SOUTH AFRICA – South African Revenue Service has published notifications that seek to impose a 35.3% safeguard duty on EU bone-in chicken imports with immediate effect, something that is likely to affect the competitiveness of the commodity in the South African market.
A GAIN report by USDA suggests that the European Union, which was the largest exporter of bone-in chicken meat to South Africa in 2016, lost substantial market share due to the provisional safeguard duty and the avian influenza outbreaks in 2017.
A safeguard investigation by the International Trade Administration Commission of South Africa (ITAC) highlighted that the commission had been instructed by the Minister of Economic Development to investigate and evaluate imposition of safeguard measures on EU bone-in chicken.
The application, made by the South African Poultry Association (SAPA) indicated that the EU bone-in chicken imports threatened to cause a serious disturbance in the South African market.
2016 provisional ban
In regard to SAPA’s arguments, South Africa announced a provisional safeguard duty of 13.9% on bone-in chicken from the EU, which expired 3 July 2017.
Chicken imports have been linked to job losses in South Africa, one of the challenges highlighted in relation to the chicken industry.
While EU, United States and Brazil have been the main suppliers of chicken to SA, the country lacks a well-developed chicken export strategy, thus most of it end in the local market.
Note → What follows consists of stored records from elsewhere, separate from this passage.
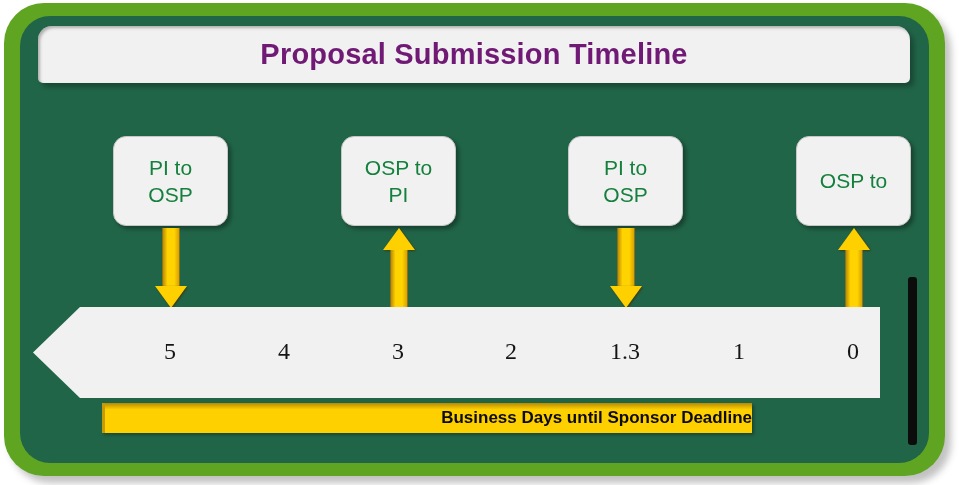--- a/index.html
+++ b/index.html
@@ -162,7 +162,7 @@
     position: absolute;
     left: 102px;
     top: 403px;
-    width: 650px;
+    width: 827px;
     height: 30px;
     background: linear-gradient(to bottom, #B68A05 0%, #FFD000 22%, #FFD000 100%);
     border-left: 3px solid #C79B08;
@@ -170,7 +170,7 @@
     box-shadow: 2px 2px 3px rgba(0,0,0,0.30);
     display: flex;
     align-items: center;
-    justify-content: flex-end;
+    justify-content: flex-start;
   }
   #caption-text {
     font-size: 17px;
South Africa also imposed anti-dumping duties ranging from 3.86 to 73.3% on chicken from Germany, the Netherlands and the UK.
In 2016, the major EU countries that exported bone-in chicken to South Africa were the Netherlands, the United Kingdom (UK) and Spain, with a combined market share of 60%.
Arguably, SAPA has referred to imported bone-in chicken as waste due to production and consumption parity.
Department of Trade and Industry (DTI) has reportedly negotiated the opening of certain Middle Eastern markets as well as the USA.
Poultry production in South Africa has been on the decline as a result of drought which pushed up the price of feed, the most essential element in raising chicken.
According to the revenue authority, the safeguard duty will decrease over 4 years, falling to 15% from March 12, 2021 to March 11, 2022.
As a retaliatory measure, the Association of Poultry Processors and Poultry Trade has requested the European Commission to impose reciprocal measures on South Africa.